* 提供された文章 *
++++++++
今村昌弘さん『魔眼の匣の殺人』

ミステリーファンではない方に苦しみながら読んでもらいたくなかったんです。

 二〇一七年を代表するミステリーの話題作といえば今村昌弘さんの『屍人荘の殺人』でした。二〇一九年の映画公開も決定し、ますます注目が集まっていますが、ついに待望の第二作『魔眼の匣の殺人』が刊行されました。早くも大ヒット中の作品について、お話を伺います。

今村昌弘さん『魔眼の匣の殺人』

──年末恒例の各ランキングで首位を独占、さらに本屋大賞でも三位になるなど、『屍人荘の殺人』は新人のデビュー作としては異例のベストセラーになりました。今村さんご自身も、あれほどの反響は予想しておられなかったのでは。
++++++++
* やること *
**a)** 上の今村昌弘さんのインタビュー記事について、次の問いに答えてください。
(i) 『屍人荘の殺人』の映画公開は何年に決まっていますか。
(ii) 『屍人荘の殺人』は本屋大賞で何位になりましたか。
(iii) 今回刊行された第二作の題名は何ですか。
**b)** 今村昌弘さんのインタビュー記事を、最後の質問の後から書き継いでください。

* 関節が示された人物や手の画像 *
++++++++
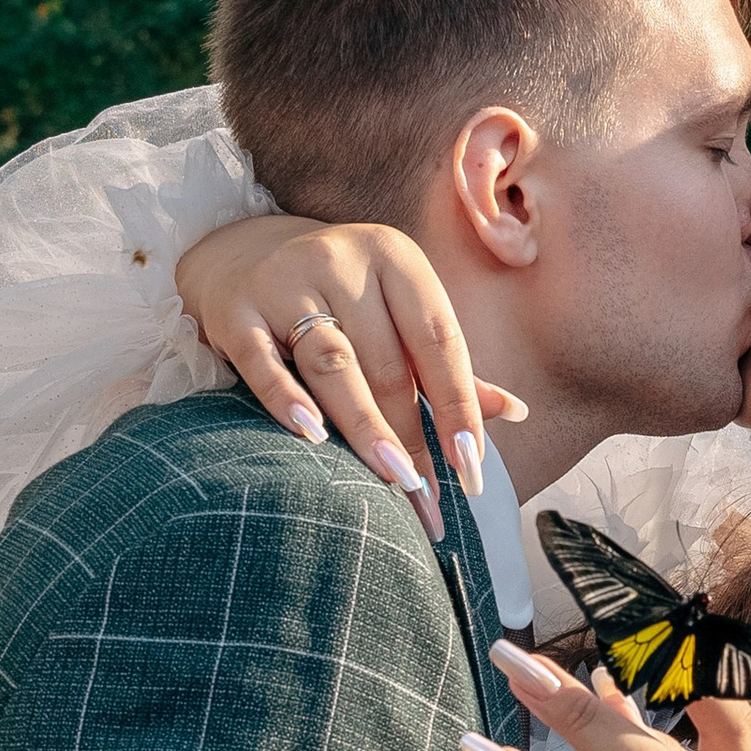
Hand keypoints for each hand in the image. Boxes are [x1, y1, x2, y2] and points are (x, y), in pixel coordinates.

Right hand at [173, 214, 525, 534]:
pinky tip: (313, 440)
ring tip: (394, 483)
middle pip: (387, 362)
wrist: (243, 253)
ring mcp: (285, 282)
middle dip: (414, 435)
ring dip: (367, 428)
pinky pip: (264, 363)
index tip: (470, 464)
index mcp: (395, 258)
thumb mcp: (397, 311)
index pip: (439, 338)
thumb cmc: (341, 295)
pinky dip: (288, 402)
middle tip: (429, 498)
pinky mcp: (236, 311)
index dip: (459, 404)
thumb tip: (514, 413)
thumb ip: (446, 363)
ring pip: (334, 364)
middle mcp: (342, 261)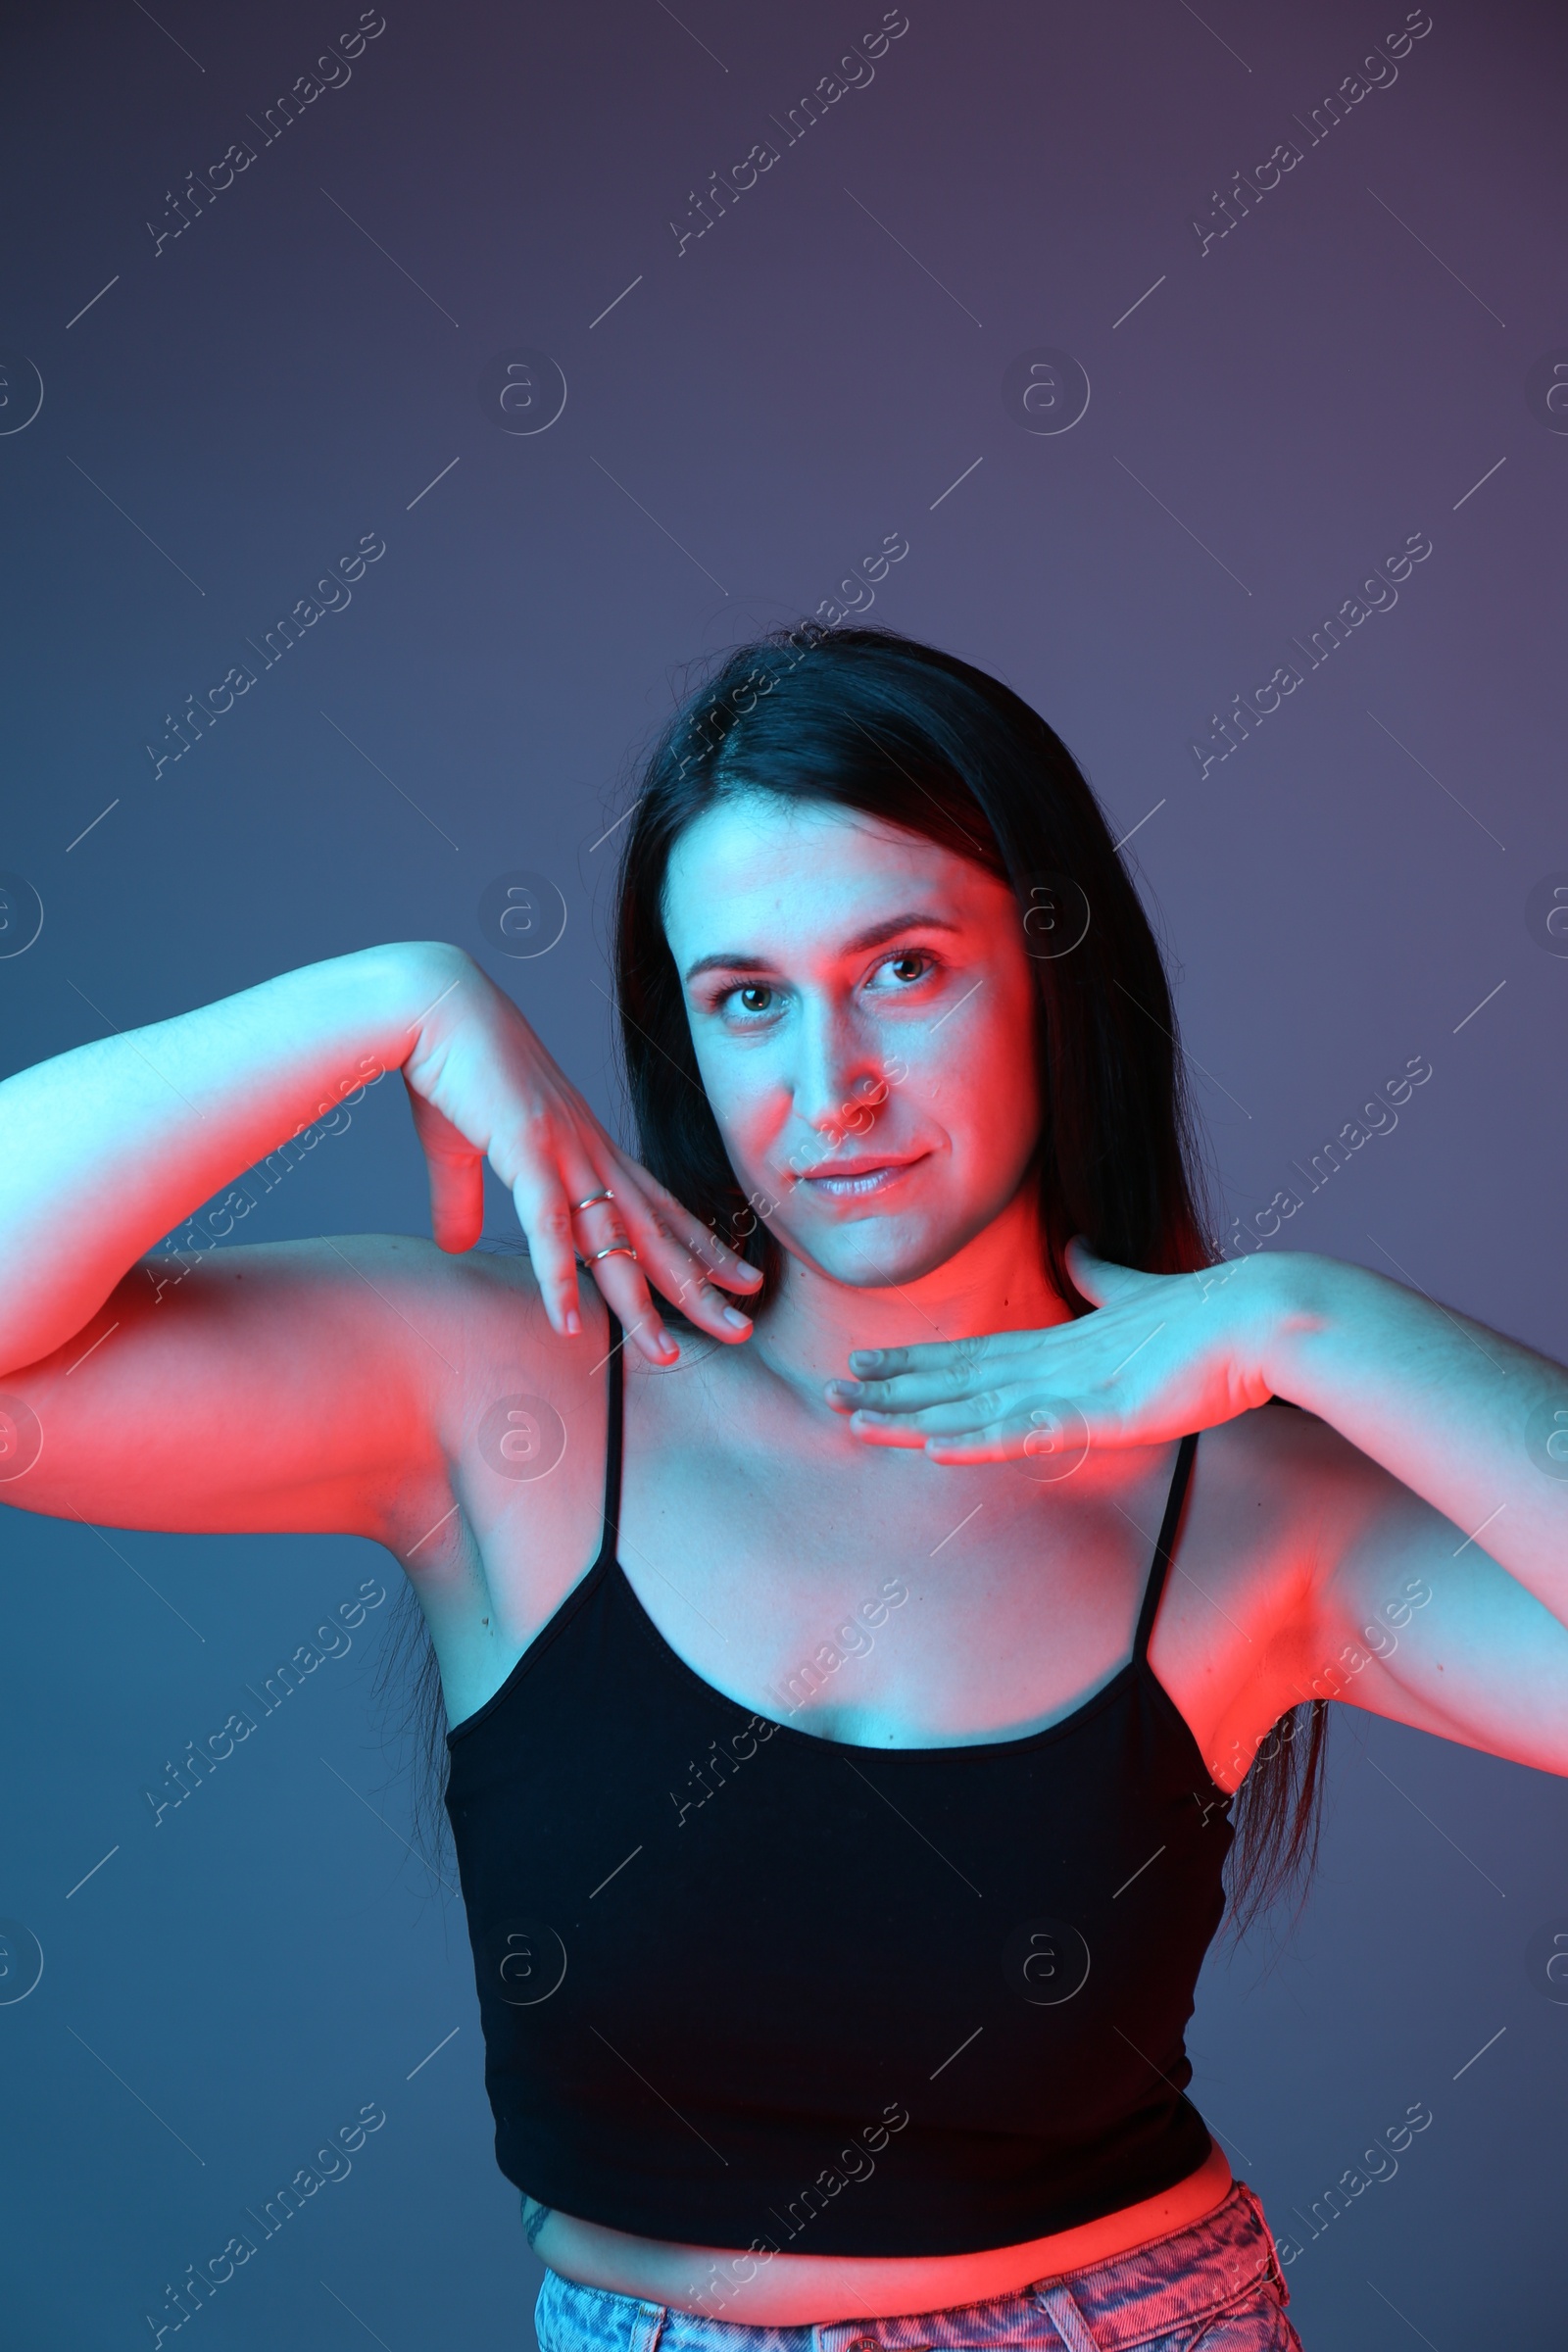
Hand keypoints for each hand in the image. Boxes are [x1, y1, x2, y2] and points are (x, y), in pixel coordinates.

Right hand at [398, 947, 761, 1362]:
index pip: (659, 1207)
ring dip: (640, 1303)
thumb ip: (464, 1200)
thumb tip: (456, 1243)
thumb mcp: (462, 1147)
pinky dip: (559, 1277)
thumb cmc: (449, 1067)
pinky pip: (549, 1227)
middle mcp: (589, 1153)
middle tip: (743, 1326)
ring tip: (667, 1354)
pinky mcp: (525, 1151)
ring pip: (614, 1243)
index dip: (700, 1246)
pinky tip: (571, 1324)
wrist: (431, 1005)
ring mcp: (562, 1152)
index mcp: (586, 1146)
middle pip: (656, 1234)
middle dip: (700, 1285)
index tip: (738, 1277)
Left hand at [824, 1240, 1283, 1460]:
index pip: (973, 1359)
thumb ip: (1106, 1280)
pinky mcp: (1101, 1411)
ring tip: (855, 1424)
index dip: (918, 1366)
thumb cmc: (1215, 1316)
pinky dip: (977, 1440)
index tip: (869, 1368)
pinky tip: (933, 1447)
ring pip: (972, 1408)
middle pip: (956, 1380)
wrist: (1267, 1314)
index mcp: (1063, 1342)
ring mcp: (1073, 1385)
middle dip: (893, 1390)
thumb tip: (1079, 1250)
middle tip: (831, 1394)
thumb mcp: (1143, 1297)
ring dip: (912, 1420)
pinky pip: (1026, 1431)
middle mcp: (1054, 1360)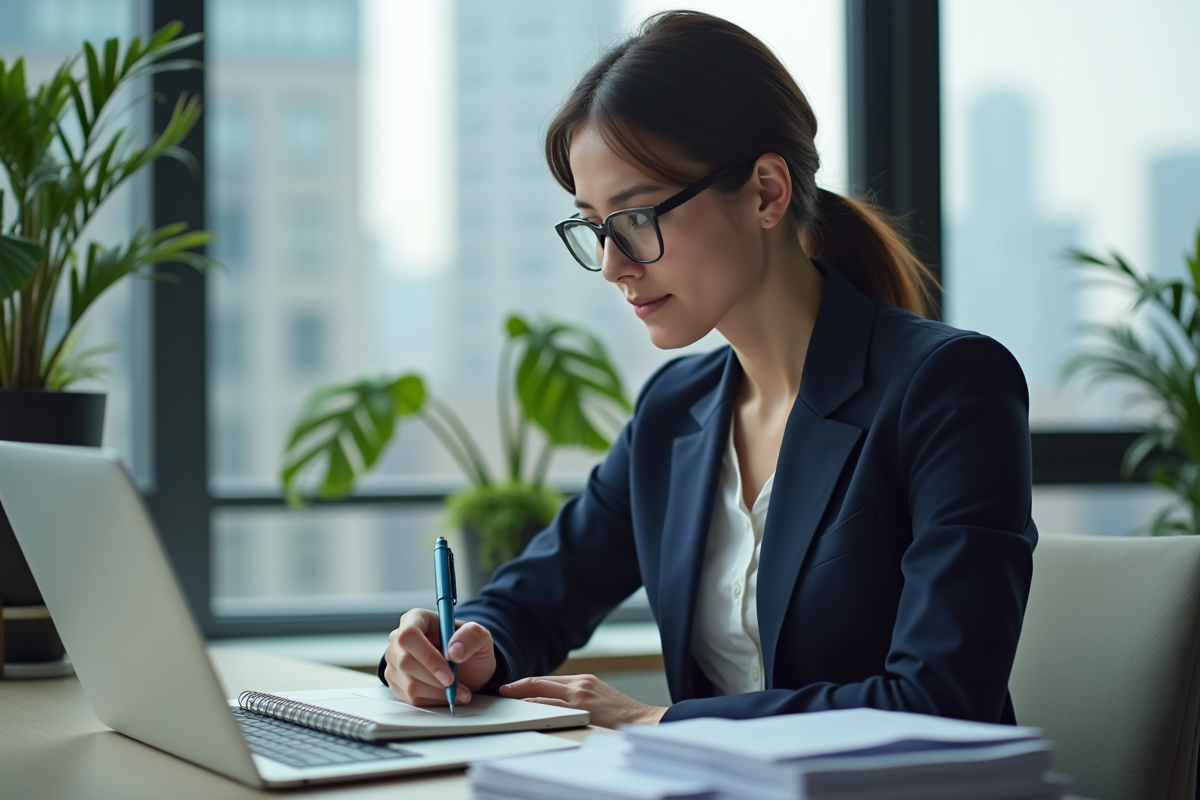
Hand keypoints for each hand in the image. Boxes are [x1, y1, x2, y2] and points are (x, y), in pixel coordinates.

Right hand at [383, 609, 495, 706]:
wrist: (468, 669)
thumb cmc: (469, 648)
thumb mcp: (480, 636)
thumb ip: (472, 636)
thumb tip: (454, 651)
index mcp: (417, 619)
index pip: (409, 635)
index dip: (427, 656)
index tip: (448, 673)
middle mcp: (399, 639)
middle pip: (405, 662)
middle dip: (434, 679)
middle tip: (455, 684)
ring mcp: (395, 662)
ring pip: (409, 684)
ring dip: (438, 692)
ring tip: (459, 691)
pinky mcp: (396, 683)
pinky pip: (411, 698)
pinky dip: (433, 700)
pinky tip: (447, 694)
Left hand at [499, 673, 667, 728]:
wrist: (643, 721)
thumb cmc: (622, 715)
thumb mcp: (599, 697)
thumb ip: (579, 696)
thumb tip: (556, 702)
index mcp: (583, 680)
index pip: (548, 679)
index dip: (528, 683)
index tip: (514, 687)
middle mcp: (579, 684)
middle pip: (541, 681)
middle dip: (519, 685)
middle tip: (502, 690)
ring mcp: (580, 695)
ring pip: (542, 691)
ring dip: (521, 694)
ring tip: (506, 698)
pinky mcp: (582, 708)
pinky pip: (552, 705)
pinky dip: (535, 704)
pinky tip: (523, 707)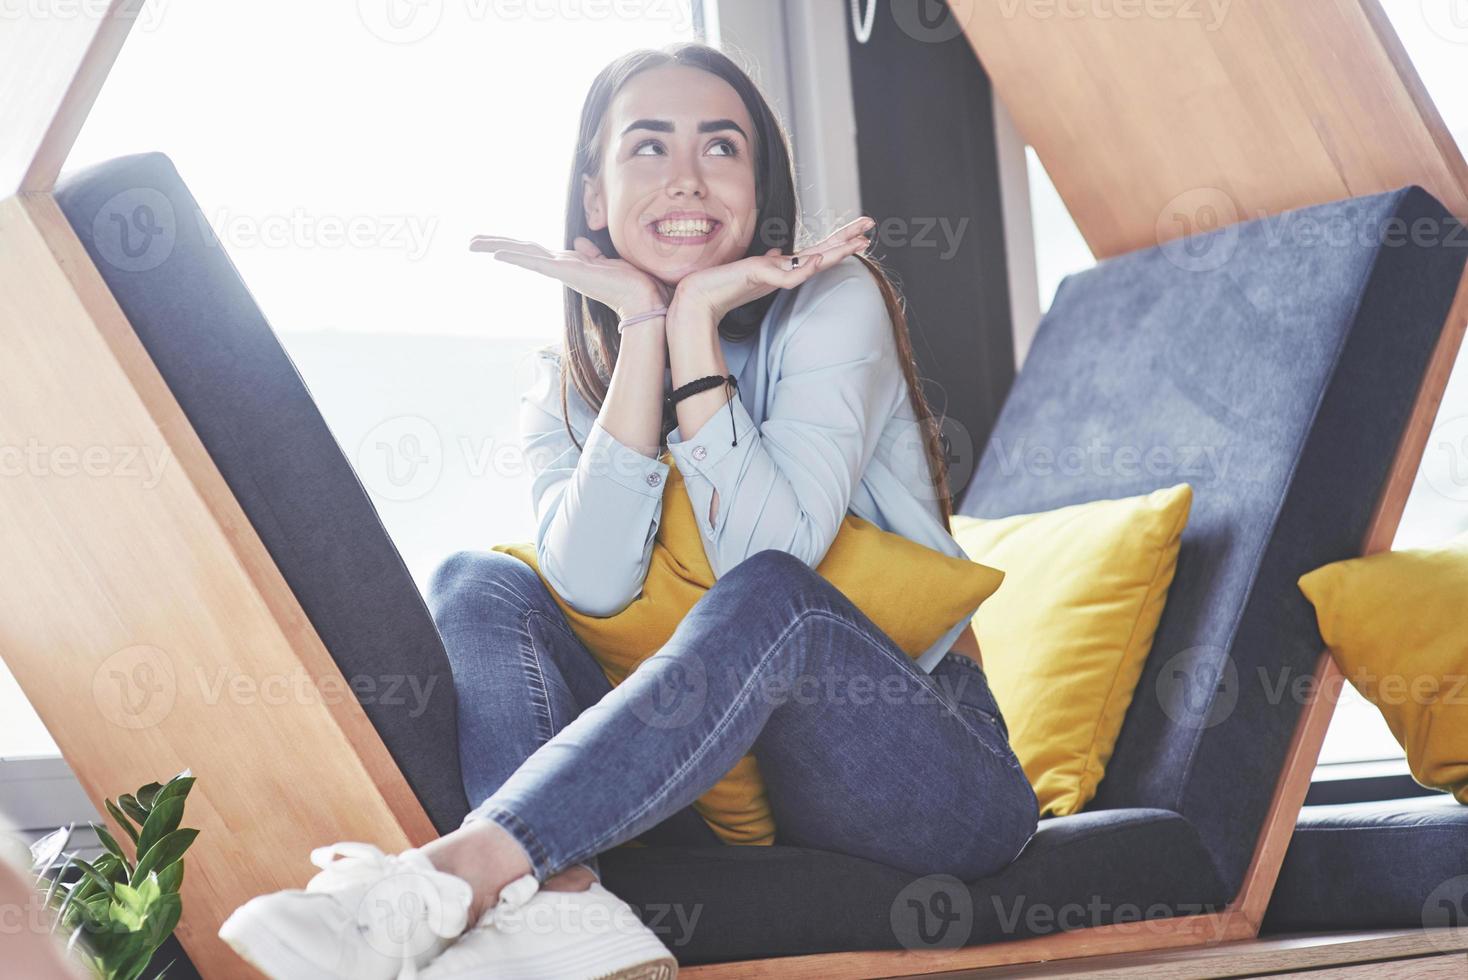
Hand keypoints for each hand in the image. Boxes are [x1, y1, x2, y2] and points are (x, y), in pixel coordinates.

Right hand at [469, 234, 670, 316]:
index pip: (534, 251)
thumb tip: (580, 243)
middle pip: (522, 251)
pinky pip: (535, 263)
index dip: (514, 245)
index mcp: (567, 264)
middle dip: (496, 244)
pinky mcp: (565, 272)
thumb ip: (590, 253)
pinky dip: (516, 257)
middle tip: (470, 241)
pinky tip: (498, 254)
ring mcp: (561, 270)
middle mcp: (560, 267)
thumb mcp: (606, 261)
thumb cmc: (629, 280)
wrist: (641, 296)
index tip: (494, 242)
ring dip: (497, 247)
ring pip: (523, 254)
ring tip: (473, 243)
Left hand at [670, 216, 876, 320]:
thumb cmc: (724, 283)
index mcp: (785, 267)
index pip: (819, 250)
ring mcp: (775, 277)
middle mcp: (785, 272)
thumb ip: (769, 261)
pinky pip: (788, 276)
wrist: (700, 297)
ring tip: (856, 244)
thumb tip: (778, 251)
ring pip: (812, 264)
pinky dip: (803, 270)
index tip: (863, 227)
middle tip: (871, 229)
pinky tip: (817, 262)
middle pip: (824, 254)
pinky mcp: (760, 280)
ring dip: (835, 254)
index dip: (840, 239)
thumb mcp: (752, 266)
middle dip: (847, 241)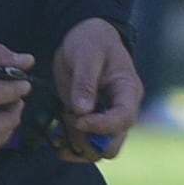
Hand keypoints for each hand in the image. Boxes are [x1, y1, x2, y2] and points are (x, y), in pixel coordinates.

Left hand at [46, 18, 140, 162]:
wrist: (85, 35)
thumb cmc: (91, 40)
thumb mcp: (87, 56)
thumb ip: (85, 83)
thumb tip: (82, 111)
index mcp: (128, 91)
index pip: (124, 119)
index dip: (102, 126)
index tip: (78, 120)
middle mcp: (120, 108)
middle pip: (114, 142)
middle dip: (90, 143)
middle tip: (68, 127)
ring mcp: (104, 116)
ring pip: (98, 148)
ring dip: (77, 147)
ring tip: (57, 135)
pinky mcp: (88, 118)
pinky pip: (83, 143)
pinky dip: (69, 145)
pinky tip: (55, 137)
++++++++
* この演習の解答 *
**a)**
(i) 二〇一九年です。
(ii) 三位です。
(iii) 『魔眼の匣の殺人』です。

**b)**
今村 刊行直後、同業の先輩方やミステリーファンが肯定的な感想を広めてくださったのが本当にありがたかったです。潮目が変わったのはランキングの結果が出て「王様のブランチ」で取り上げてもらったあたりで、インタビューでも、ミステリーファン限定ではなくて一般向けの質問が来るようになりました。

──「クローズドサークル(閉鎖状況下の事件)」とか専門用語を言っても伝わらないし。

今村 それどころか、まず誤解を解かなければいけなかったです。「本格」は、ミステリーが大好きな人以外は読んじゃいけないんじゃないか、と身構えさせるみたいで(笑)。そうじゃなくて、謎解きを楽しむミステリーが本格なんですよ、と。自分も決してマニアではなかったんです、そういう人間でも楽しめるのが本格のいいところなんだ、とお話しするようにしました。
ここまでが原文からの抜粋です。